Issue 120115 - unconformant DOCX silently crashes on opening
Summary: unconformant DOCX silently crashes on opening
Status: CONFIRMED
Alias: None
Product: Writer
Classification: Application
Component: open-import (show other issues)
Version: 3.4.0
Hardware: All Windows 7
: P3 Normal (vote)
Target Milestone: ---
Assignee: AOO issues mailing list
QA Contact: Anders Kvibäck
URL:
Keywords:
Depends on:
Blocks:
 
Reported: 2012-06-28 09:43 UTC by Dmitry
Modified: 2013-06-07 04:43 UTC (History)
3 users (show)

See Also:
Issue Type: DEFECT
Latest Confirmation in: 3.4.1
Developer Difficulty: ---


Attachments
non-UTF8 OpenXML-like document (4.77 KB, application/vnd.openxmlformats-officedocument.wordprocessingml.document)
2012-06-28 09:43 UTC, Dmitry
no flags Details

Note You need to log in before you can comment on or make changes to this issue.
Description Dmitry 2012-06-28 09:43:20 UTC
Created attachment 78514 [details]
non-UTF8 OpenXML-like document

Attached is document, generated by some intranet system.
It violates 2.4 chapter of ISO by specifying non-UTF character set.
// the application is targeted at Microsoft Ofice compatibility, not at specifications. And MS Office opens such documents just fine.

MSO 2010 / 2003+CompatPack just open that documents easily.
KingSoft Office for mobile phones refuses to do.

OpenOffice.org Pro 3.3 (by i-rs.ru) also displayed an error and refused to open.

AOOo 3.4 ... just disappears.
It probably had crashed but no GUI, even no OS-standard app memory dumper shows.

I run application from console to see if it would log something out - but silence in the stdout/stderr too.

---

Best possible outcome would be MSO approach. Since you can edit arbitrary HTML/XML, you already do have a library of charsets and can transparently recode the document whil opening.

Or at least AOOo should report the error to user and explicitly deny opening the document. 

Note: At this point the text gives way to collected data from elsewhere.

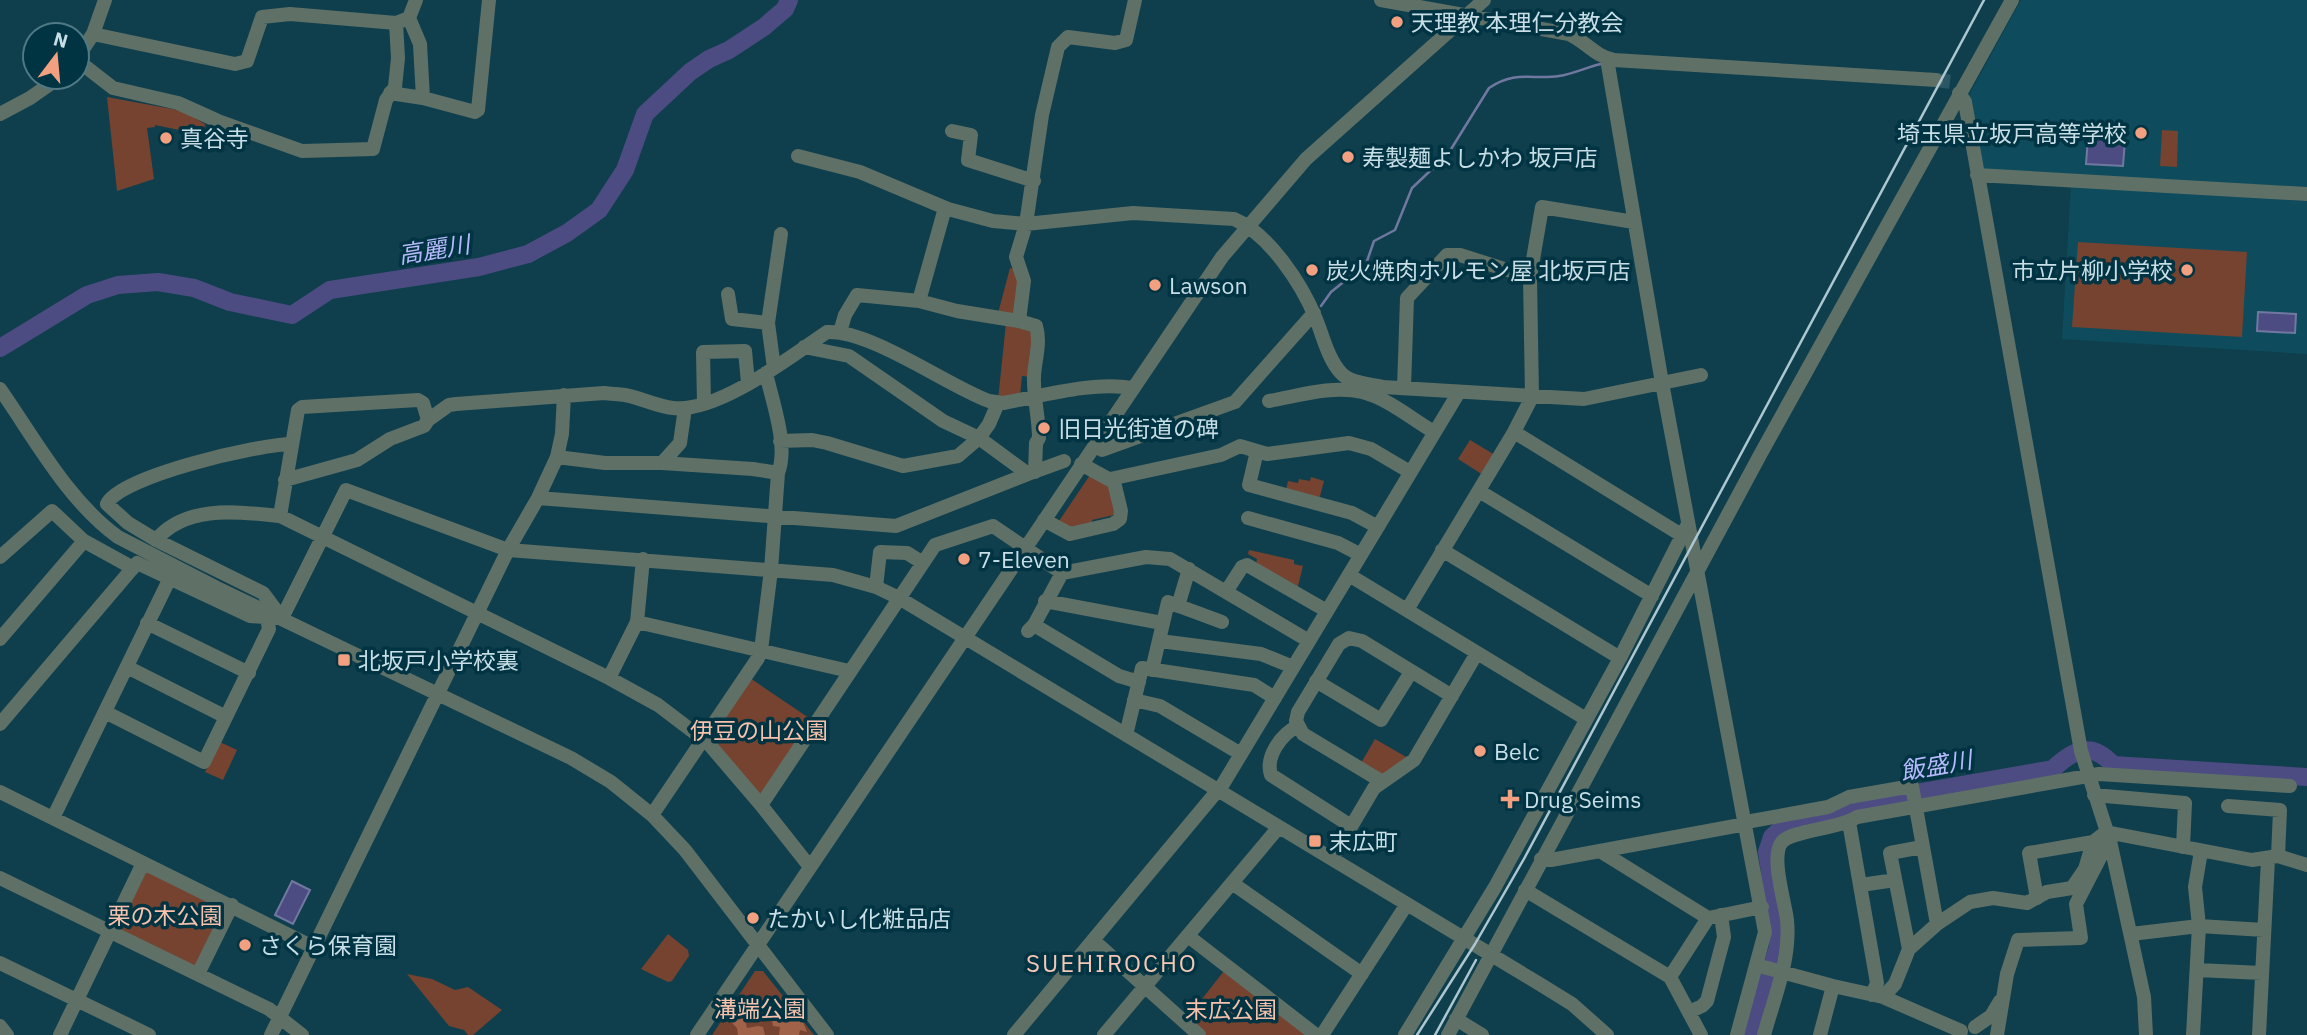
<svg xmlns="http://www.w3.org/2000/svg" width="2307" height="1035" font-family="'IBM Plex Sans','Noto Sans JP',sans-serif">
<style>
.built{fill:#0e4c5d}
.green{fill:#75432f}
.forest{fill:#a06249}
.water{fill:#4c4c82;stroke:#7178a0;stroke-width:2}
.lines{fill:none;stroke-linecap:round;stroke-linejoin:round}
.stream{stroke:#7178a0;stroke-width:2.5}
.river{stroke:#4c4c82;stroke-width:18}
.minor-tunnel{stroke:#2b5764;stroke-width:14;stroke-dasharray:14 7;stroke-linecap:butt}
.minor{stroke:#5f7067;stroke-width:14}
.rail{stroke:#adc7d1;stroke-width:2.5}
.poi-dot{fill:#f2a07f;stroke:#013443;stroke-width:2.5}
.labels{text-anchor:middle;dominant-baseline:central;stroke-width:7;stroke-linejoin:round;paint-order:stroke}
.poi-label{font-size:23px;fill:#c7dee7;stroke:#013443;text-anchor:start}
.park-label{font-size:23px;fill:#f8c1ab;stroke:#013443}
.water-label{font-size:24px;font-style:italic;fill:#b6b9fc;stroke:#013443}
.neighbourhood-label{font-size:24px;letter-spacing:2px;fill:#f6c7b4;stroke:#013443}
</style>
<rect width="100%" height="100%" fill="#0f3f4d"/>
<path class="built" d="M2021,0H2307V193L1982,171L1969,95Z
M2071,186L2307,201V354L2062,339Z"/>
<path class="green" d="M107,97L183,111L205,124L203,135L155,125V127L147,128L154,179L117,191Z
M2162,130L2178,131L2177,167L2160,166Z
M2078,242L2247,252L2242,337L2072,327Z
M1010,268L1018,270L1016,319L997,317Z
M1006,323L1033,331L1031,377L1022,376L1020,396L998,400Z
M1470,440L1495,455L1483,475L1458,459Z
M1090,475L1109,483L1118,510L1114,515L1092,520L1093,525L1073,530L1057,524Z
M1311,477L1324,481L1319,500L1286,490L1288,481L1298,483L1299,479L1310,481Z
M1249,550L1294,560V564L1303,566L1297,590L1256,565L1257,559L1248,554Z
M750,678L812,720L763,793L758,794L710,736Z
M1375,739L1408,758L1381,776L1361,763Z
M220,742L237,750L223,780L205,772Z
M147,869L224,906L195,967L119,930L118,927Z
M668,934L688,950L689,956L672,981L668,982L641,969Z
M755,971H763L814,1035H712Z
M1224,971L1309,1035H1206L1187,1018Z
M407,974L432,979L455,990L468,987L502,1010L473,1035H468L464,1030L449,1026Z"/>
<path class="forest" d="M788,1005L803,1022L807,1032L800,1030L799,1035H779L780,1027L773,1026L771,1014Z
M733,1007L745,1020L747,1028L758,1026L763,1027L765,1035H738L737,1028L727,1018Z"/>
<path class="water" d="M2088,138L2125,140L2123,166L2086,164Z
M2258,312L2296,314L2295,333L2257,331Z
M292,881L310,890L293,924L275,915Z"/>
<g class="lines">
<path class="stream" d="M1321,306L1331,292L1366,264L1374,241L1395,230L1412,188L1448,154L1489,88C1516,70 1532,80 1559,76C1573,74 1587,67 1601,64"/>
<path class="river" d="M0,348L87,295L118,285L158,282L194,288L230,302L292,315L330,290L479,267L528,254L567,233L599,210L625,170L645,114L690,72L709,59L729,50L764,27L785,9L789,0
M1751,1035L1778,947L1779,931L1767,852L1772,837L1783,827L1795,823L1825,819L1864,802L2053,769C2074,749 2092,741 2113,765L2307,777"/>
<path class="minor-tunnel" d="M1936,80L1952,82"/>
<path class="minor" d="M1381,0L1569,34C1585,41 1596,57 1614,60L1936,80
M409,18L420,44L423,98
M93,34L235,64L247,61L262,17L290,14L396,23L409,18L416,0
M77,58L93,34L105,0
M1607,59L1662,383L1765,932L1737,1035
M77,60L113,88L178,103L218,121L302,151L373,149L386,100L395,87L398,58L396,23
M390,93L423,98L475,112L478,110L489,0
M1959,93L1965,102L2081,751L2110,841L2144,997L2146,1035
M0,114L30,98L60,77
M952,131L971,135L968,160L1034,181
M798,156L860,172L948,209L993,221L1026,224L1133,213L1234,219C1269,234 1302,284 1316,319C1323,336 1328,359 1341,373C1350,383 1370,384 1383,387L1584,399L1701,375
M1977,175L2307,194
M945,208L919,301L957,311L1019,321
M728,294L732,319L768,323L774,368
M768,323L781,234
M840,332L845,315L857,295L919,301
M804,347L849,356L943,421L979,438L989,424L998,403
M1404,388L1407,298L1447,255H1460L1530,277
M0,389C35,439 68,501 118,537L217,588L571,758L611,782L652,815L685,850L827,1035
M1269,401C1298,396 1332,385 1362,392C1387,398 1412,419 1434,432
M704,404L703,352L745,351L748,383
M428,420L449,405L456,404L604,393C611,394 618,394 625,395C641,398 656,406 673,408C718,413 790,357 827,332C871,330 946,385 989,401L1003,403C1042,396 1093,381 1132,388
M1514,432L1683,536
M780,441L812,440L827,443L903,466L958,456L979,438L1028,474L1064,461
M1102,450L1235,402L1314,313
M1257,451L1249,485L1352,513L1378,527
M557,457L562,434L564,395
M662,463L680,443L685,408
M1035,472L1036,443L1039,438C1039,417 1033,396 1034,376C1035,359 1041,343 1036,326L1019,321L1024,281L1016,257L1026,224L1042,115L1058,47L1068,37L1115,43L1126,40L1135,0
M1110,479L1221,455L1240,446L1267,454L1349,443L1371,449L1410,472
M1479,491L1652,596
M538,498L896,526L1028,474
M280,516L298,410L302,407L418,400L423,403L428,420L424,426L390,439L357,460L285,480
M1248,518L1338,543L1361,555
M1044,520L1070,534L1113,524L1120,519L1121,511L1114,482L1081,464
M156,540C186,504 239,512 280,516L609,678L658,705L708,743L761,805L810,867
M1442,550L1620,658
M0,557L52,511L84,541
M1349,575L1586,719
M876,587L880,552L907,553L923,563
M1226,592L1242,567L1247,565L1327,611
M1045,601L1162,623
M1178,606L1189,569
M1407,610L1514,432L1532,397L1530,277L1542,207L1634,222
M278,613L263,593L156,540L128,523L107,504C120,476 260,444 292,444
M282,618L346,490L508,550L833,575L876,587L899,598L1538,983L1572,1004L1607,1035
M637,622L849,671
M147,623L249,673
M1034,625L1119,676L1139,682
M1028,631L1034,625L1062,573L1146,557L1170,559L1309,641
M0,639L84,541L133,568
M1160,641L1261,654L1293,667
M127,667L226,717
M1152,670L1168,602L1222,622
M609,678L637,622L643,559
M1316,681L1381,720L1411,672
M1134,700L1160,706L1241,754
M105,712L204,762L269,629L267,618
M0,724L137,563L250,616L277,618
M1298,726C1281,734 1265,757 1271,775L1351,826
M1126,735L1142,668L1254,685L1275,698
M1381,781L1303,734L1296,721L1298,712L1339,644L1349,638L1362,641L1452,696
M0,792L313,947
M2094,795L2185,803L2183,847
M761,805L935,545L993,526L1062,573
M2228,806L2280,810L2278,856
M652,815L758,658L761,650L771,570L778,473C789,446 772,401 766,373
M53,818L170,578
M1746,822L1828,807L1849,797L1912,786L1937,924
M1849,822L1877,983L1872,995
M1600,851L1708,918
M1332,859L1374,788L1414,760L1477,653
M1541,859L1551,860L1746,824
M0,878L269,1009L302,1035
M1232,883L1362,974
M1861,885L1895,880
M1525,890L1670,977L1701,1035
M2037,898L2029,853L2093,842
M2131,934L2199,926L2264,930
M1188,936L1316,1035
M1093,940L1199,1035
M1909,949L1890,853L1922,847
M0,963L149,1035
M1756,965L1833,986L1883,997L1961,1031L1960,1035
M2197,970L2262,973
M198,974L232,905
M1670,977L1708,918L1762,907
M1883,997L1895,984L1909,949L1937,924L1970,902L1993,898L2027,903L2047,892L2072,888L2085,869L2093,842L2106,832L2252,860L2278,856L2307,865
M1689,1012L1702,1006L1707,1001L1724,937L1721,915
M1456,1019L1482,1035
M0,1026L7,1035
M1975,1027L1991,1016L2000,1001
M60,1035L143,863
M271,1035L508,550L538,498L557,457L605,463H662L753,469L778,473
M697,1035L1222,257L1306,159L1484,0
M1014,1035L1223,784L1459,392
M1104,1035L1279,827
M1322,1035L1407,904
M1405,1035L1495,887L1620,658L1688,524
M1448,1035L1760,455L2012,0
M1764,1035C1774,998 1791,959 1787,920C1785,902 1770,856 1782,842C1792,830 1839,829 1857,817L2099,774L2290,786
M1820,1035L1833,986
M1997,1035L2007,974L2018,940L2081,938L2076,904L2106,846
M2193,1035L2199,926L2195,887L2201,851
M2259,1035L2268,859"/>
<path class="rail" d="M1417,1035L1475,944L1525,857L1984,0
M1435,1035L1476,960"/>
</g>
<g class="poi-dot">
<circle cx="1397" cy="22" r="7"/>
<circle cx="2141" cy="133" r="7"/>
<circle cx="166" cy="138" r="7"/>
<circle cx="1348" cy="157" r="7"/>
<circle cx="1312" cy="270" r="7"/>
<circle cx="2187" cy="270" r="7"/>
<circle cx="1155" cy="285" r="7"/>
<circle cx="1044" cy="428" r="7"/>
<circle cx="964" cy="559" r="7"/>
<rect x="337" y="653" width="14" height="14" rx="3.5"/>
<circle cx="1480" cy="751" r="7"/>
<path d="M1506.5 788.5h7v7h7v7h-7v7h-7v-7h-7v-7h7z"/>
<rect x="1308" y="834" width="14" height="14" rx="3.5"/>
<circle cx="753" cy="918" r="7"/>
<circle cx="245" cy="945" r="7"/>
</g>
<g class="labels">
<g class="poi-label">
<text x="1411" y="22">天理教 本理仁分教会</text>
<text x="2127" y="133" text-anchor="end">埼玉県立坂戸高等学校</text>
<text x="180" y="138">真谷寺</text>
<text x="1362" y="157">寿製麺よしかわ 坂戸店</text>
<text x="1326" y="270">炭火焼肉ホルモン屋 北坂戸店</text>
<text x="2173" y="270" text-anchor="end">市立片柳小学校</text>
<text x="1169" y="285">Lawson</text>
<text x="1058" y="428">旧日光街道の碑</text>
<text x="978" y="559">7-Eleven</text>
<text x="358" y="660">北坂戸小学校裏</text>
<text x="1494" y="751">Belc</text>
<text x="1524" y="799">Drug Seims</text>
<text x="1329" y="841">末広町</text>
<text x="767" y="918">たかいし化粧品店</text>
<text x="259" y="945">さくら保育園</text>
</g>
<g class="park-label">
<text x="759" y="730">伊豆の山公園</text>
<text x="165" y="915">栗の木公園</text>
<text x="760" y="1008">溝端公園</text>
<text x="1231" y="1009">末広公園</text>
</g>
<g class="water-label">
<text transform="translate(434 249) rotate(-9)">高麗川</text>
<text transform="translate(1936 765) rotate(-10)">飯盛川</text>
</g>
<g class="neighbourhood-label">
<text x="1112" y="963">SUEHIROCHO</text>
</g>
</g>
<g transform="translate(56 56) rotate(16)"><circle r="33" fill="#013443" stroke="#507885" stroke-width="2"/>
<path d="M0-5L12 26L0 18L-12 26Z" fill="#f2a07f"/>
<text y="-10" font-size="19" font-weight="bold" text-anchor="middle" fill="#c7dee7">N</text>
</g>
</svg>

But just silently crashing and closing without saying a word is not good outcome.
Comment 1 bjcheny 2012-09-04 05:42:37 UTC
In latest version, it will report an error and message box with "General I/O error", which may be more friendly.

(In reply to comment #0)
Comment 2 Dmitry 2012-09-04 06:07:53 UTC
why not re-code it on the fly and still open ?
It should not be very hard and it would be on par with MS Office in universality.
Comment 3 bjcheny 2012-09-04 06:43:43 UTC
It's not only the re-coding issue, further more, it doesn't follow the Office OpenXML(OOXML) strictly.The OOXML standard is for MSO 2007/2010/2013, and gives how xml files will be organized under different dir.
When you unzip the attachment, you can find its dir structure different from normal docx. The dir structure is one of essential keys for OpenOffice to judge its format, and which filter will be used.


(In reply to comment #2)
Comment 4 Dmitry 2013-02-01 06:20:19 UTC
Well, i'll have a look, though have to admit that the very MS Excel 2010 does not conform to OpenXML strictly :-)
Comment 5 Anders Kvibäck 2013-02-28 09:20:30 UTC
I can confirm this defect. It doesn't open up. This in Windows Vista, AOO 3.4.1, HP.
Comment 6 Rob Weir 2013-06-07 00:42:42 UTC
Tried with 3.4.1 on Windows 7, 32-bit.  No crash, but the file will not open.  When launched from the Windows shell AOO does not appear to launch.  When loading the file within AOO noting happens.  No crash, no error, message.

This is annoying, but not high severity.
Comment 7 orcmid 2013-06-07 04:43:53 UTC
(In reply to Rob Weir from comment #6)
> Tried with 3.4.1 on Windows 7, 32-bit.  No crash, but the file will not
> open.  When launched from the Windows shell AOO does not appear to launch. 
> When loading the file within AOO noting happens.  No crash, no error,
> message.
> 
> This is annoying, but not high severity.

When the application does not seem to launch from the Windows Explorer (shell), I have learned to open the Task Manager and see if there is a wedged instance running.  When that is the case, new launches tend to short-circuit, apparently based on a determination that the app is already running.  Reboot or simply terminating the running instance usually takes care of it.  (If it doesn't seem to terminate, rebooting is the only answer.)